**Aim:** Write out the part of the FC Basel 1911–12 season text from "The FC Basel" to "in Kleinbasel, Basel." word for word.

**Excerpt:**
The FC Basel 1911–12 season was their nineteenth season since the club's foundation. The club's chairman was Ernst-Alfred Thalmann, it was his tenth presidential term altogether and his fourth in succession. FC Basel played their home games in the Landhof in the district Basel-Wettstein in Kleinbasel, Basel.

Overview 
During the 1911–12 season Emil Hasler was the team captain for the fourth consequtive season and as captain he led the team trainings and was responsible for the line-ups. Basel played a total of 37 matches, 23 friendly games and 14 in the domestic league. Of the friendlies five of the games were played abroad and of the home games five were hosted against foreign clubs. Seven were played against German teams. On 27 August 1911 Basel hosted their first German opponent and this game against FV Baden-Baden was won 7–1. The other three pre-season matches were also won and all three against Swiss teams. During the winter break the team travelled to Italy. On Christmas Eve they were beaten 1–0 by Genoa and on Boxing day they played a 5–5 draw with SG Andrea Doria. At the end of the season the team made a short tour to Germany and played games against Kickers Offenbach and Karlsruher FC Phönix. Basel also hosted French team Mulhouse. Of these 23 friendlies 10 were won, 3 were drawn and 10 were defeats.

**Supplied information:**
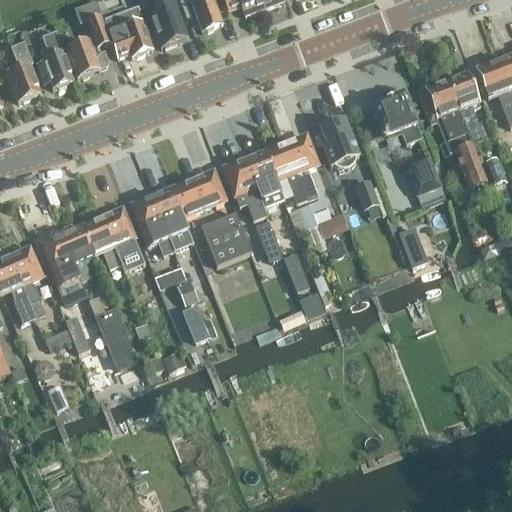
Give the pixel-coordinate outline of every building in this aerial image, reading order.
[(137,0),(143,13),(146,12),(161,53),(168,50),(187,43),(171,0),(137,0)] [(224,28),(213,0),(207,0),(190,7),(202,37),(224,28)] [(221,0),(222,0),(221,0),(236,0),(242,13),(245,22),(264,15),(258,0),(221,0)] [(258,0),(264,15),(265,14),(284,7),(280,0),(258,0)] [(192,21),(185,2),(180,3),(187,23),(192,21)] [(81,22),(103,16),(99,4),(78,10),(81,22)] [(120,64),(132,59),(134,63),(136,62),(139,63),(146,60),(147,58),(155,55),(144,26),(139,14),(106,26),(120,64)] [(113,48),(103,22),(87,28),(95,50),(92,51),(91,48),(68,56),(79,85),(101,77),(100,75),(109,72),(111,67),(108,58),(102,60),(100,53),(113,48)] [(63,36),(57,38),(60,47),(66,45),(63,36)] [(43,65),(36,68),(44,91),(51,88),(54,94),(55,94),(57,95),(64,92),(65,90),(75,86),(64,57),(60,47),(57,38),(56,37),(42,43),(49,61),(43,64),(43,65)] [(7,78),(18,107),(39,98),(29,70),(33,69),(25,47),(12,52),(19,73),(7,78)] [(511,104),(511,58),(497,65),(511,104)] [(506,121),(505,121),(510,134),(511,133),(511,104),(497,65),(476,73),(487,103),(497,99),(506,121)] [(474,147),(475,150),(488,145),(481,128),(477,129),(471,114),(479,111),(466,77),(446,85),(457,115),(470,149),(474,147)] [(430,126),(438,123),(439,127),(438,128),(445,147),(446,146),(451,159),(456,157),(470,191),(487,184),(488,184),(483,170),(475,150),(474,147),(470,149),(457,115),(446,85),(418,96),(430,126)] [(383,144),(388,143),(389,146),(402,141),(406,151),(422,145),(405,101),(372,114),(383,144)] [(332,173),(334,172),(338,175),(342,176),(345,176),(348,175),(352,173),(355,170),(356,166),(356,164),(359,163),(344,124),(320,134),(326,151),(323,152),(332,173)] [(285,148),(308,206),(319,202),(308,172),(317,169),(306,140),(285,148)] [(265,155),(276,184),(285,181),(296,211),(308,206),(285,148),(265,155)] [(276,184),(265,155),(245,163),(264,212),(284,204),(276,184)] [(417,201),(443,191),(430,159),(405,169),(417,201)] [(245,163),(224,171),(235,200),(236,200),(240,210),(246,207),(254,226),(267,220),(264,212),(245,163)] [(488,184),(487,184),(491,194),(496,209),(511,203),(507,189),(498,165),(483,170),(488,184)] [(214,176),(193,184),(205,214),(225,205),(214,176)] [(193,184),(173,192),(185,222),(205,214),(193,184)] [(377,211),(369,189),(355,194),(364,216),(377,211)] [(169,194),(153,200),(165,230),(163,230),(172,253),(173,256),(193,248),(183,222),(185,222),(173,192),(169,194)] [(153,200),(131,209),(148,252),(159,248),(164,260),(173,256),(172,253),(163,230),(165,230),(153,200)] [(328,222),(330,221),(324,204),(309,210),(316,227),(328,222)] [(309,210),(289,218),(297,238),(317,230),(316,227),(309,210)] [(144,269),(134,243),(122,213),(101,222),(121,270),(124,278),(144,269)] [(236,218),(212,227),(211,228),(226,265),(251,255),(236,218)] [(121,270),(101,222),(81,230),(93,259),(103,256),(111,274),(121,270)] [(276,247),(277,248),(286,245),(277,222),(269,225),(277,246),(276,247)] [(328,222),(316,227),(317,230),(322,242),(334,238),(328,222)] [(268,226),(257,230),(271,267),(282,262),(277,248),(276,247),(268,226)] [(226,265),(211,228),(201,231),(215,269),(226,265)] [(61,238),(81,286),(91,282),(84,263),(93,259),(81,230),(61,238)] [(414,234),(399,240),(412,273),(427,267),(414,234)] [(81,286),(61,238),(41,246),(53,276),(62,272),(70,291),(81,286)] [(508,242),(495,247),(499,258),(511,254),(508,242)] [(21,290),(41,281),(29,253),(8,261),(21,290)] [(296,259),(283,264),(296,299),(309,294),(296,259)] [(21,290),(8,261),(0,264),(0,296),(1,298),(10,294),(11,299),(10,299),(22,328),(35,322),(28,307),(21,290)] [(172,290),(185,285),(181,272),(167,277),(172,290)] [(323,279),(314,283),(321,301),(329,297),(323,279)] [(337,282),(331,284),(334,292),(340,290),(337,282)] [(189,286),(176,292),(184,309),(197,304),(189,286)] [(89,306),(83,290),(70,295),(83,326),(95,321),(89,306)] [(325,299),(321,301),(324,310),(329,308),(325,299)] [(89,306),(95,321),(105,317),(99,302),(89,306)] [(28,307),(35,322),(44,318),(37,303),(28,307)] [(184,317),(196,348),(209,342),(197,312),(184,317)] [(115,314),(97,321),(119,375),(137,368),(115,314)] [(66,325),(73,342),(83,338),(76,321),(66,325)] [(209,322),(202,325),(210,342),(216,340),(209,322)] [(135,332),(140,344),(151,341),(146,328),(135,332)] [(0,383),(10,378),(3,360),(2,361),(0,355),(0,383)] [(180,356),(163,364),(169,378),(187,371),(180,356)] [(159,361),(150,364),(155,376),(164,372),(159,361)] [(37,367),(34,373),(37,380),(44,383),(50,380),(53,374),(51,367),(44,364),(37,367)]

**Output:**
The FC Basel 1911–12 season was their nineteenth season since the club's foundation. The club's chairman was Ernst-Alfred Thalmann, it was his tenth presidential term altogether and his fourth in succession. FC Basel played their home games in the Landhof in the district Basel-Wettstein in Kleinbasel, Basel.